This is one view - We are who we are and we really just have to get on with it - it's all we've got!
If we wipe everything out with a bland word here or accord being reached there at the behest of a detached stranger - then WHO are we and what are we doing?
This is my view! - All my clients benefit from having access to me in between calls because who knows when an emergency might arise. I’ve even been known to speak to someone at 1am, only once and it was a client who wouldn’t normally ever disturb me out of hours. Recently, I had an emergency call on a Saturday morning from one of my clients which lasted about 20 minutes – by the end of it my client had stopped panicking, and was laughing again.
The still, though soon to be ex, husband of my client (his choice) had discovered that she was seeking help to get through what she was finding a very difficult time in her life. During our call she asked me if she was totally pathetic and useless, words he’d used to describe her choice in having a stranger help her.
Every person has their own life, they have their own experiences and these are the things which shape how we are able to respond to situations. There are some people who have had very little to ‘handle’ and when something happens they don’t have a coping strategy. There are others though who have gone through so much that they have so much strategy they’ve actually stopped feeling and just get on with it – sometimes with a bit of martyr thrown in.

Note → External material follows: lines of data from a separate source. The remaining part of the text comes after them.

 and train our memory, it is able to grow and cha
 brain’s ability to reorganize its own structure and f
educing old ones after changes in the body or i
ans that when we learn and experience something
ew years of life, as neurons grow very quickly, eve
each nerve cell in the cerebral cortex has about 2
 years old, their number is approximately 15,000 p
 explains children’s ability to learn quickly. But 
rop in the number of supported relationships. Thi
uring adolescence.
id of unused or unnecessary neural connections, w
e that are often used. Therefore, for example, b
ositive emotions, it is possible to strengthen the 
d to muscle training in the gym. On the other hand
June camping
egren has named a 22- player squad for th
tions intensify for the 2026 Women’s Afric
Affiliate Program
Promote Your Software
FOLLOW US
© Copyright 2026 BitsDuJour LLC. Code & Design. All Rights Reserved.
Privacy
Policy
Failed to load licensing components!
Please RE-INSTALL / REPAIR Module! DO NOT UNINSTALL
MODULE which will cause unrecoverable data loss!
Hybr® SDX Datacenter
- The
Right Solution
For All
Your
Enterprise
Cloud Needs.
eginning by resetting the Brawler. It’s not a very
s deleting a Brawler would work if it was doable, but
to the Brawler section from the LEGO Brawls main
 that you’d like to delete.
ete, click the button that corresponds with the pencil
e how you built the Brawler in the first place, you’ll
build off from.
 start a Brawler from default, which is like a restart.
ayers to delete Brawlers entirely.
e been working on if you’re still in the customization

When I first got involved in this line of work, I’d never found anything stressful – well, nothing I’d admit to! I was a past master at ‘getting on with it’, a great user of the stiff upper lip and a massive amount of self deprecating humour usually helped too. When my husband and I separated, I simultaneously moved house, saw my kids only half a week, was made redundant and a few months later my parents were involved in a car crash, Dad staying in hospital for a month over Christmas.
I bought my first flat 25 years ago and invested in a twin tub washing machine because my Mum always said they were best – she’d never seen any need for an automatic. I’d spend all Saturday morning in the kitchen with my tub, sorting the pile of washing carefully on the kitchen floor in separate piles so’s to make sure that the hottest water was used for the bedding, then I did the whites and then the coloureds. It was a chore to bring out the washing machine and certainly not something done until there was plenty to load it.

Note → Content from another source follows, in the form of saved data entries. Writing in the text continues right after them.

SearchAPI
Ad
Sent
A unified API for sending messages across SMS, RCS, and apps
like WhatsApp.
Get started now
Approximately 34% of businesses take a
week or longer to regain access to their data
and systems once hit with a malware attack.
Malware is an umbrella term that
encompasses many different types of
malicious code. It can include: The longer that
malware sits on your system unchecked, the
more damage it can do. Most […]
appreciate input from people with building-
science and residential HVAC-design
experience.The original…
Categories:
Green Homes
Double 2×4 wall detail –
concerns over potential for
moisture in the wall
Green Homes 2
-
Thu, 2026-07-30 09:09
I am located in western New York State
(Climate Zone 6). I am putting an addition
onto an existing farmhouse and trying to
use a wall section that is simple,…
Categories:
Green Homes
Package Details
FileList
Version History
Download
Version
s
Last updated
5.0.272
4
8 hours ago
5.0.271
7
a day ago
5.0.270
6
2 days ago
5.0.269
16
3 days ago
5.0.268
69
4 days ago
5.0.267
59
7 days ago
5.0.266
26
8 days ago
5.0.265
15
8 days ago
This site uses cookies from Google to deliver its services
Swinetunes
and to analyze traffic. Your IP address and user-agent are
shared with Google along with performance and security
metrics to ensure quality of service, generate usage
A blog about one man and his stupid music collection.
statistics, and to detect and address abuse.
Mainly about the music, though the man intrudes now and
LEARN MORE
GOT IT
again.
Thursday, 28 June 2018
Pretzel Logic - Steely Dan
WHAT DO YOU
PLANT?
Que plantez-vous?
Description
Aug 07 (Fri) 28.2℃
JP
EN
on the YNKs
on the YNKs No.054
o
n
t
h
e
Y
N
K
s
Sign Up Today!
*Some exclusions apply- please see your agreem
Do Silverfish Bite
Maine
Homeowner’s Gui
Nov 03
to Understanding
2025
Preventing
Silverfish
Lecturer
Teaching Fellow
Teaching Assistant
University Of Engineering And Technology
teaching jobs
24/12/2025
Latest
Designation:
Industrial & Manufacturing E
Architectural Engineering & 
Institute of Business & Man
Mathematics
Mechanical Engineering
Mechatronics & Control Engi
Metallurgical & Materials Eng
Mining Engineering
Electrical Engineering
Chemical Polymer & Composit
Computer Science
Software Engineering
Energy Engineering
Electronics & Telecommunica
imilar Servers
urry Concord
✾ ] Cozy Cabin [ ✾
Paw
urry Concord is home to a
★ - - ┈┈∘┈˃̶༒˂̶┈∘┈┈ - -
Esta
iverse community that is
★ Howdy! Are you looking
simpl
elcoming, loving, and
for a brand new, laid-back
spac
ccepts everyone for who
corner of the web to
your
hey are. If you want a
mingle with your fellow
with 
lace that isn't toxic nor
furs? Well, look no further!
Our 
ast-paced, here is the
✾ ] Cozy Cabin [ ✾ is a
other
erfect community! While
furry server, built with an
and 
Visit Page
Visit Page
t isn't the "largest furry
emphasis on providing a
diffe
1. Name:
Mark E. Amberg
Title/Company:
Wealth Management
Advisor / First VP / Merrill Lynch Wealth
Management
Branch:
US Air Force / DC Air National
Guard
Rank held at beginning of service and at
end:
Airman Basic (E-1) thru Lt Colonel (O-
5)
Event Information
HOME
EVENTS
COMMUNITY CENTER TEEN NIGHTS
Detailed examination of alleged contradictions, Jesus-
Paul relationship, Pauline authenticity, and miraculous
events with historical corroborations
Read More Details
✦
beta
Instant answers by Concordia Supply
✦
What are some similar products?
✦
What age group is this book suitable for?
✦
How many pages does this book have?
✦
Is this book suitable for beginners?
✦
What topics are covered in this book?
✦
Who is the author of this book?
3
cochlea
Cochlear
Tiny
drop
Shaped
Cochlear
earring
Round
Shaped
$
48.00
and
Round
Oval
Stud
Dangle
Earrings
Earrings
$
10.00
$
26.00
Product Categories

When I upgraded to the delights of the automatic I was soon in seventh heaven and wondering why I had borne the drudgery of doing my dirty washing in such a laborious manner for so long. To me counselling, therapy and coaching fall into much the same bracket – your dirty washing can take all the time you want to wash or you can do it quickly and get back out to play. The choice really is yours.
In the period of my separation I began to learn that I wasn’t invincible, that I too needed a shoulder to cry on. I found someone to help me see that my long hidden feelings were perfectly acceptable, I got encouragement and support to help me find the strength which had been ebbing.

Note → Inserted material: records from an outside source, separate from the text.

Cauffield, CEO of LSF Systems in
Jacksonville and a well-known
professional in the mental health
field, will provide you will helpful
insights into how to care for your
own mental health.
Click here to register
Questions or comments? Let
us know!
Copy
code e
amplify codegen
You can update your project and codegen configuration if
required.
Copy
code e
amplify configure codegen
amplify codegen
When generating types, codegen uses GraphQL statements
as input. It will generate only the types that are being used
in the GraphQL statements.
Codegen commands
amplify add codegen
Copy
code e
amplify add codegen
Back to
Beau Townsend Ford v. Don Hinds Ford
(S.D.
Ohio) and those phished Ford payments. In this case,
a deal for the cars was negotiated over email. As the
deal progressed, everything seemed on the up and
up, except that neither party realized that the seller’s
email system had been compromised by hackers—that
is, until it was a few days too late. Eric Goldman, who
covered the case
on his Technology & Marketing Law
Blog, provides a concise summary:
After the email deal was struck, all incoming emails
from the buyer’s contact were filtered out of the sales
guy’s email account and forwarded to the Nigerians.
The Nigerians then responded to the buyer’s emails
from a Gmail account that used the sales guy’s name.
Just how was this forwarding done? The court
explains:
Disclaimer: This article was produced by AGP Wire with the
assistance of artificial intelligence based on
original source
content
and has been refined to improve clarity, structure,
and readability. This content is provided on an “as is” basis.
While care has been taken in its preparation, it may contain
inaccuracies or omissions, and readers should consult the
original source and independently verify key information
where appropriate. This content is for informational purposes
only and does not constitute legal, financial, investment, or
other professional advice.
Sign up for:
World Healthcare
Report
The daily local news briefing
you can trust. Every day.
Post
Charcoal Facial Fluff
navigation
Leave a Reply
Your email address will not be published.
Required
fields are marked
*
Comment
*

My client decided that she wasn’t pathetic and useless, she stopped crying, she made a plan of action, she isn’t going to be bowed by her husband. She left the call with strength and determination.
Thank you to my client’s ex for making me stop and wonder about the reason I do what I do. My clients have more courage than those who pretend all is well – their vulnerability to be open, honest and willing to make a difference to their lives (and those around them) at times when it might be easier to pretend they aren’t feeling good is something which humbles me everyday.
Easy things to help you in difficult situations
Stop and make sure you get that in breath to reach to the bottom of your lungs.
If need be, put your tongue between your upper and lower teeth at the back. Oh and drop your shoulders while you’re at it!